Duo inclined his head. "Is it?"
"You know I don't make a habit of lying."
"Then, can we talk about marriage? Does it have to be a 'right now' thing?"
"No."
"And you're okay with that?"
Dark brows furrowed. "Yes, Duo."
He grinned. "Don't get pissy."
"I don't get, as you say, 'pissy'," Wufei countered, further wrapping Duo's braid around his hand.
"Hey, easy on the hair. And you do too get pissy."
"Hm."
Duo looked to the window as well as he could with Wufei's fingers tangled in his hair the way they were. The snow was falling thickly now.
"I won't leave, Wufei," he spoke up, his tone quiet.
"I know."
He looked back. "And I'm sorry."
"Don't be. You were honest. I've always admired that."

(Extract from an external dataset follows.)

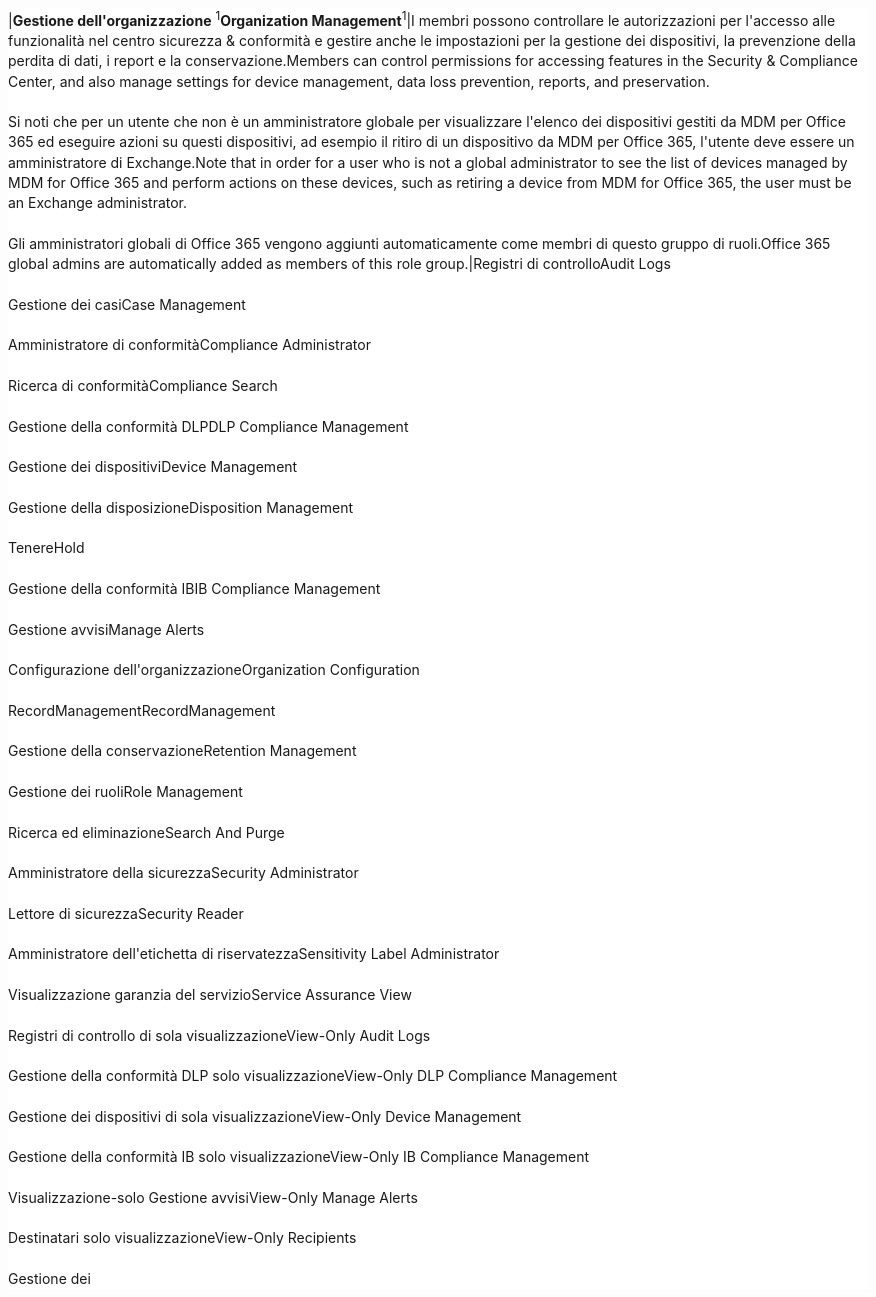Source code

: |<span data-ttu-id="e0438-220">**Gestione dell'organizzazione** <sup>1</sup></span><span class="sxs-lookup"><span data-stu-id="e0438-220">**Organization Management**<sup>1</sup></span></span>|<span data-ttu-id="e0438-221">I membri possono controllare le autorizzazioni per l'accesso alle funzionalità nel centro sicurezza & conformità e gestire anche le impostazioni per la gestione dei dispositivi, la prevenzione della perdita di dati, i report e la conservazione.</span><span class="sxs-lookup"><span data-stu-id="e0438-221">Members can control permissions for accessing features in the Security & Compliance Center, and also manage settings for device management, data loss prevention, reports, and preservation.</span></span> <br/><br/> <span data-ttu-id="e0438-222">Si noti che per un utente che non è un amministratore globale per visualizzare l'elenco dei dispositivi gestiti da MDM per Office 365 ed eseguire azioni su questi dispositivi, ad esempio il ritiro di un dispositivo da MDM per Office 365, l'utente deve essere un amministratore di Exchange.</span><span class="sxs-lookup"><span data-stu-id="e0438-222">Note that in order for a user who is not a global administrator to see the list of devices managed by MDM for Office 365 and perform actions on these devices, such as retiring a device from MDM for Office 365, the user must be an Exchange administrator.</span></span> <br/><br/> <span data-ttu-id="e0438-223">Gli amministratori globali di Office 365 vengono aggiunti automaticamente come membri di questo gruppo di ruoli.</span><span class="sxs-lookup"><span data-stu-id="e0438-223">Office 365 global admins are automatically added as members of this role group.</span></span>|<span data-ttu-id="e0438-224">Registri di controllo</span><span class="sxs-lookup"><span data-stu-id="e0438-224">Audit Logs</span></span> <br/><br/> <span data-ttu-id="e0438-225">Gestione dei casi</span><span class="sxs-lookup"><span data-stu-id="e0438-225">Case Management</span></span> <br/><br/> <span data-ttu-id="e0438-226">Amministratore di conformità</span><span class="sxs-lookup"><span data-stu-id="e0438-226">Compliance Administrator</span></span> <br/><br/> <span data-ttu-id="e0438-227">Ricerca di conformità</span><span class="sxs-lookup"><span data-stu-id="e0438-227">Compliance Search</span></span> <br/><br/> <span data-ttu-id="e0438-228">Gestione della conformità DLP</span><span class="sxs-lookup"><span data-stu-id="e0438-228">DLP Compliance Management</span></span> <br/><br/> <span data-ttu-id="e0438-229">Gestione dei dispositivi</span><span class="sxs-lookup"><span data-stu-id="e0438-229">Device Management</span></span> <br/><br/> <span data-ttu-id="e0438-230">Gestione della disposizione</span><span class="sxs-lookup"><span data-stu-id="e0438-230">Disposition Management</span></span> <br/><br/> <span data-ttu-id="e0438-231">Tenere</span><span class="sxs-lookup"><span data-stu-id="e0438-231">Hold</span></span> <br/><br/> <span data-ttu-id="e0438-232">Gestione della conformità IB</span><span class="sxs-lookup"><span data-stu-id="e0438-232">IB Compliance Management</span></span> <br/><br/> <span data-ttu-id="e0438-233">Gestione avvisi</span><span class="sxs-lookup"><span data-stu-id="e0438-233">Manage Alerts</span></span> <br/><br/> <span data-ttu-id="e0438-234">Configurazione dell'organizzazione</span><span class="sxs-lookup"><span data-stu-id="e0438-234">Organization Configuration</span></span> <br/><br/> <span data-ttu-id="e0438-235">RecordManagement</span><span class="sxs-lookup"><span data-stu-id="e0438-235">RecordManagement</span></span> <br/><br/> <span data-ttu-id="e0438-236">Gestione della conservazione</span><span class="sxs-lookup"><span data-stu-id="e0438-236">Retention Management</span></span> <br/><br/> <span data-ttu-id="e0438-237">Gestione dei ruoli</span><span class="sxs-lookup"><span data-stu-id="e0438-237">Role Management</span></span> <br/><br/> <span data-ttu-id="e0438-238">Ricerca ed eliminazione</span><span class="sxs-lookup"><span data-stu-id="e0438-238">Search And Purge</span></span> <br/><br/> <span data-ttu-id="e0438-239">Amministratore della sicurezza</span><span class="sxs-lookup"><span data-stu-id="e0438-239">Security Administrator</span></span> <br/><br/> <span data-ttu-id="e0438-240">Lettore di sicurezza</span><span class="sxs-lookup"><span data-stu-id="e0438-240">Security Reader</span></span> <br/><br/> <span data-ttu-id="e0438-241">Amministratore dell'etichetta di riservatezza</span><span class="sxs-lookup"><span data-stu-id="e0438-241">Sensitivity Label Administrator</span></span> <br/><br/> <span data-ttu-id="e0438-242">Visualizzazione garanzia del servizio</span><span class="sxs-lookup"><span data-stu-id="e0438-242">Service Assurance View</span></span> <br/><br/> <span data-ttu-id="e0438-243">Registri di controllo di sola visualizzazione</span><span class="sxs-lookup"><span data-stu-id="e0438-243">View-Only Audit Logs</span></span> <br/><br/> <span data-ttu-id="e0438-244">Gestione della conformità DLP solo visualizzazione</span><span class="sxs-lookup"><span data-stu-id="e0438-244">View-Only DLP Compliance Management</span></span> <br/><br/> <span data-ttu-id="e0438-245">Gestione dei dispositivi di sola visualizzazione</span><span class="sxs-lookup"><span data-stu-id="e0438-245">View-Only Device Management</span></span> <br/><br/> <span data-ttu-id="e0438-246">Gestione della conformità IB solo visualizzazione</span><span class="sxs-lookup"><span data-stu-id="e0438-246">View-Only IB Compliance Management</span></span> <br/><br/> <span data-ttu-id="e0438-247">Visualizzazione-solo Gestione avvisi</span><span class="sxs-lookup"><span data-stu-id="e0438-247">View-Only Manage Alerts</span></span> <br/><br/> <span data-ttu-id="e0438-248">Destinatari solo visualizzazione</span><span class="sxs-lookup"><span data-stu-id="e0438-248">View-Only Recipients</span></span> <br/><br/> <span data-ttu-id="e0438-249">Gestione dei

"Yeah, but it still ticks you off."
He shrugged, the motion easy, elegant. "No more than it does you when I speak my mind."
"By God, I think we've come to an agreement."
"Imagine that."
"Then, I say we celebrate. Let's go build a snowman."
Wufei eyed him. He couldn't be serious.
"It's dark out, Duo."
"So?"
"We'll barely be able to see our hands in front of our faces."
"And this is a problem, how?"
Eagerness, and a child-like pleasure infused the other man's face. What was the harm?
"I will get our coats and gloves."
Duo unwound his braid. "Great!"
Shaking his head, Wufei watched Duo throw open the closet doors in search of boots. As he went to collect the necessary garments for warmth, he didn't see the smile Duo gave him. He didn't need to.